_ACTION ITEM 1_: In the wildfire recovery text, rewrite the passage starting at "But while the" and ending at "an immense help.", substituting "devastating" for "catastrophic".
_ACTION ITEM 2_: Translate this sentence from the wildfire recovery text into Spanish: "In the fall of 2020, the East Troublesome Fire burned almost 200,000 acres across Grand County, including much of the C Lazy U Ranch in Granby."
_ACTION ITEM 3_:
Answer these questions using the wildfire recovery text:
(a) About how many acres did the East Troublesome Fire burn?
(b) Since what year has the C Lazy U Ranch been around?
(c) Who is the director of the WAVE program?

_DOCUMENT EXCERPT_:
---
In the fall of 2020, the East Troublesome Fire burned almost 200,000 acres across Grand County, including much of the C Lazy U Ranch in Granby.
“The ranch has been around since 1919; throughout its 103-year history it has never seen a wildfire,” said Paul Klees, C Lazy U Ranch’s assistant general manager. “When the fire came through, it was pretty eye opening. Once you get over the initial trauma of the event, how do you quantify what happened and how do you move forward after something like that?”
But while the learning curve coming back from such a catastrophic fire was steep, Klees said Colorado State University’s Watershed Assessment & Vulnerability Evaluation program was an immense help.
Housed within the Colorado Water Center and the Office of Engagement & Extension, the WAVE program helps private landowners – including ranches like the C Lazy U – recover after wildfires, giving them personalized recovery plans.
“We look at what their vulnerabilities are now,” said Blake Osborn, program director and a water resources specialist based out of Fremont County. “That includes flooding potential, erosion, debris flows – risks not only faced by landowners and communities but to the functioning and health of the watershed ecosystem.”
---
_RECORD SET_:
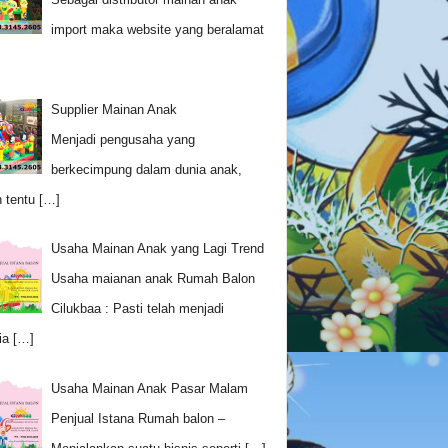
import maka website yang beralamat
Supplier Mainan Anak
Menjadi pengusaha yang
berkecimpung dalam dunia anak,
 tentu
[…]
Usaha Mainan Anak yang Lagi Trend
Usaha maianan anak Rumah Balon
Cilukbaa : Pasti telah menjadi
ia
[…]
Usaha Mainan Anak Pasar Malam
Penjual Istana Rumah balon –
---
_TASK SOLUTION 1_:
But while the learning curve coming back from such a devastating fire was steep, Klees said Colorado State University’s Watershed Assessment & Vulnerability Evaluation program was an immense help.

_TASK SOLUTION 2_: En el otoño de 2020, el incendio East Troublesome quemó casi 200.000 acres en todo el condado de Grand, incluida gran parte del rancho C Lazy U en Granby.

_TASK SOLUTION 3_:
(a) Almost 200,000 acres.
(b) 1919.
(c) Blake Osborn.